What to buy: Yarn, needles (knitting needles--don't get ideas), books, and the like.
What to pay: A few bucks to however much it costs to make a sweater.
With the exception of an over-zealous staff and the truly overwhelming noise level of the giant embroidery machine, this is a fabulous place. Essentially what they do is take any linen, towel, sheet, apron, hat, whatever, and embroider whatever you want on it. The place has a subtle French theme which is great for Francophiles like me.
If you're not a linen person there are plenty of other things that might appeal--bath salts, soaps, linen shoe inserts (no, I'm not kidding), books, notecards, that's the idea. I actually thought some of the inventory was a little hokey, but it's a great place to get ideas and pick up a really unique present for someone. Also a great place to pick up a baby gift.
What to buy: Mostly linens, aprons, potholders, etc.
What to pay: Generally not cheap--anything from a few bucks to hundreds.
Anyone who is a fan of Jane Austen needs to make a point of paying a visit to this store. The woman who runs it is as serious about choosing the perfect objects as Austen was about choosing the right words. Everything in here is either of or looks like something from the Austen era--you almost expect Mr. Darcy to show up at one of the low dinner tables. Lots of dainty tea sets, heavy oil portraits and silver desert forks--you get the idea. This place is not for the weekend flea market scrounger--this is for people who save their pennies and buy one good piece a year.
It is a very, very crowded little place so if it worries you to have to navigate your way through fragile Sheffield and highly breakable wine glasses this isn't your place.
What to buy: Lovely tea cups and saucers, the odd linen, very, very good barware, little trinkets like china boxes and framed silhouettes, etc.
What to pay: Not cheap, but certainly not unreasonable. The prices are high but fair.
You will not see rails and rails of T-shirts as you walk along the paved streets of Carmel. The only ones I spotted were as part of arty window displays, no price tickets shown - if you have to ask how much it costs - you can't afford it - seems to be the operative principle!
On the whole all the goods displayed, even seen through glass, definitely had a stylish appearance and evident quality.

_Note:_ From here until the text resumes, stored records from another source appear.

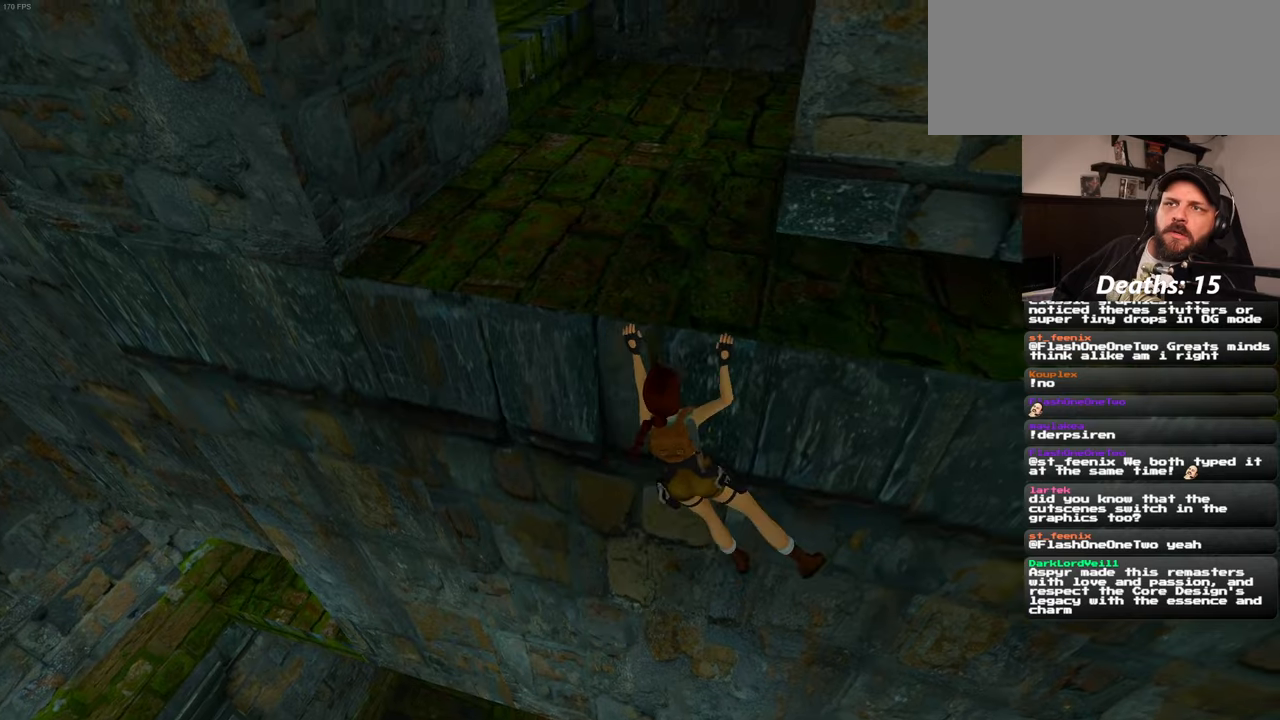
{"buttons": [], "left_stick": "right", "right_stick": "center", "events": []}
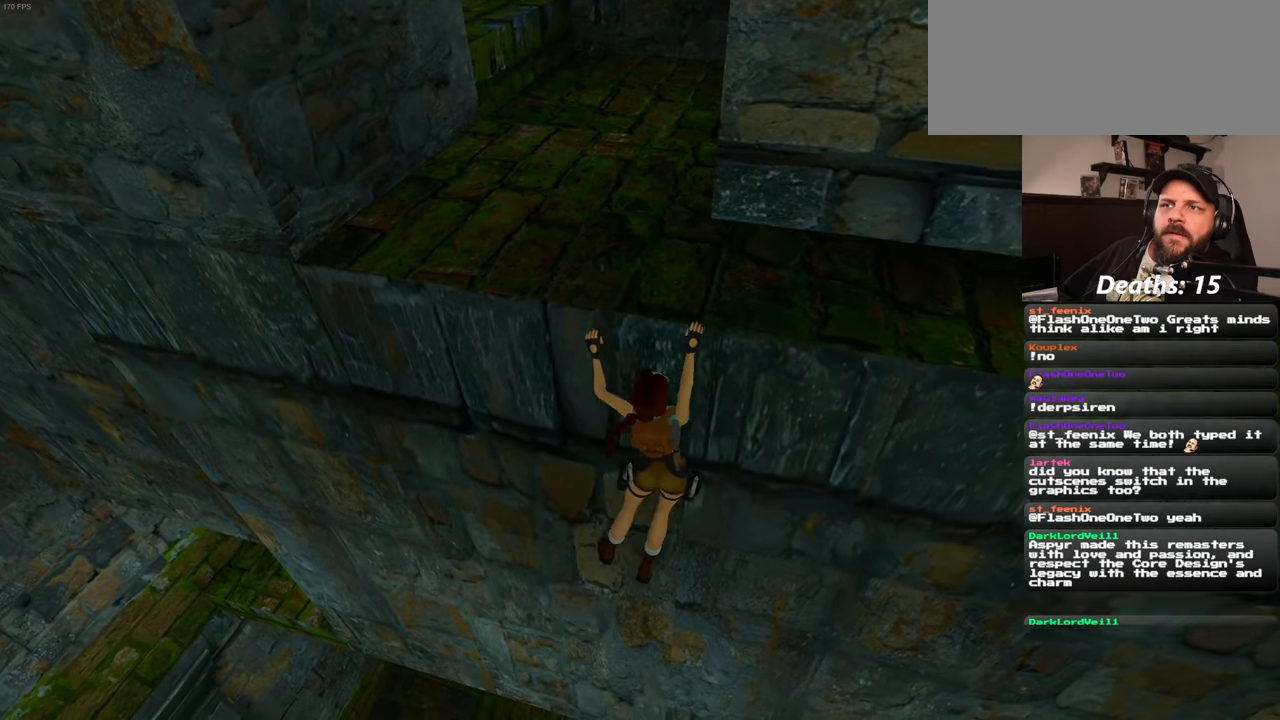
{"buttons": [], "left_stick": "right", "right_stick": "center", "events": []}
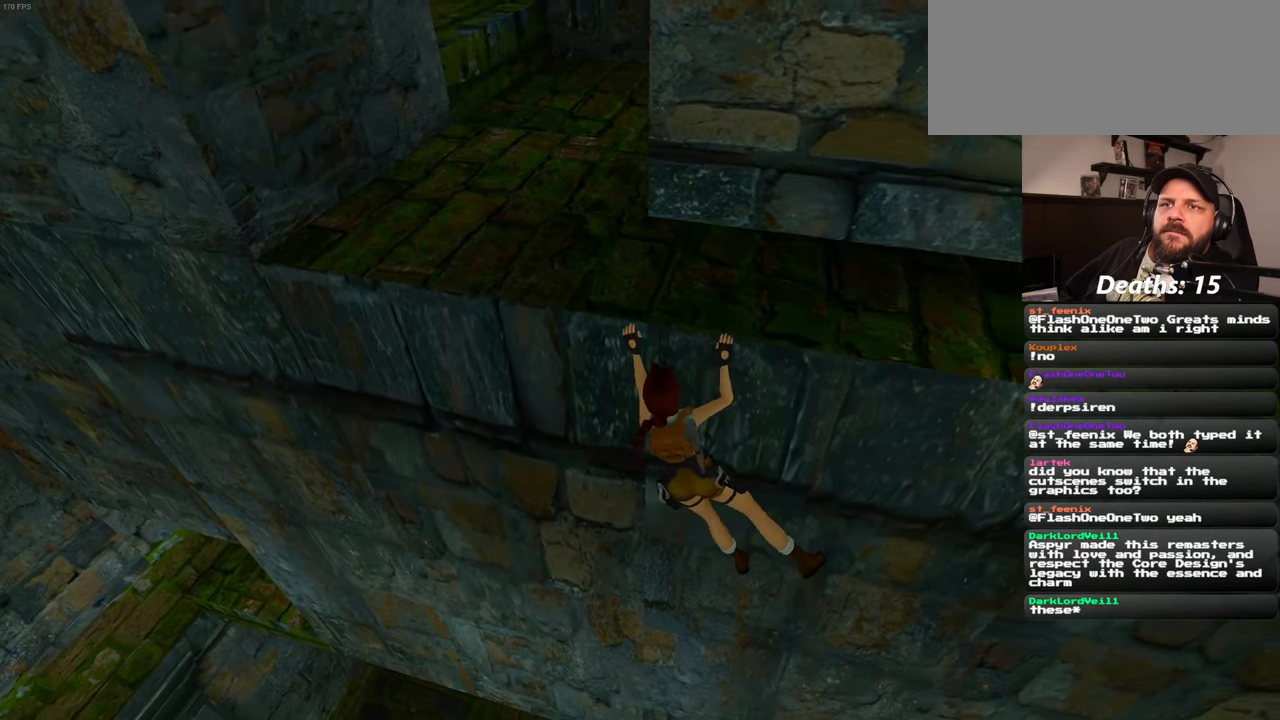
{"buttons": [], "left_stick": "right", "right_stick": "center", "events": []}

My sister was pleased to find, in a Villeroy & Boch closing down sale, some reduced items to complete a set she has.
Otherwise more affordable souvenirs can be bought from the swet and chocolate shops.
We are not usually holiday shoppers so did not go round the Carmel Shopping Plaza where a wider price renge of goods is possibly avaialble.
As its name indicates, this shop specializes in music boxes, but what really caught my attention were the musical clocks. These are not the grandfather clocks you remember. Although they resemble antique pendulum clocks, their artistry goes a step further. When they strike the hour, they play entire melodies (Tales from the Vienna Woods, Jesu Joy of Man's Desiring, Traumerei), and the painted clockfaces separate into pieces and revolve to the music. Quite beautiful.
As my husband said afterward, "If I had an extra $800, I'd buy one of those."
Walking down the main street, Ocean Ave, at the Pine Inn Carmel sits a little bit of France. The Pierre Deux has imported many items from all the regions of France and has a display that invites you to look, touch, and buy.
What to buy: Linens, kitchen supplies, foods, and furniture seem to be the sought after items. I personally prefer the jams of France to purchase.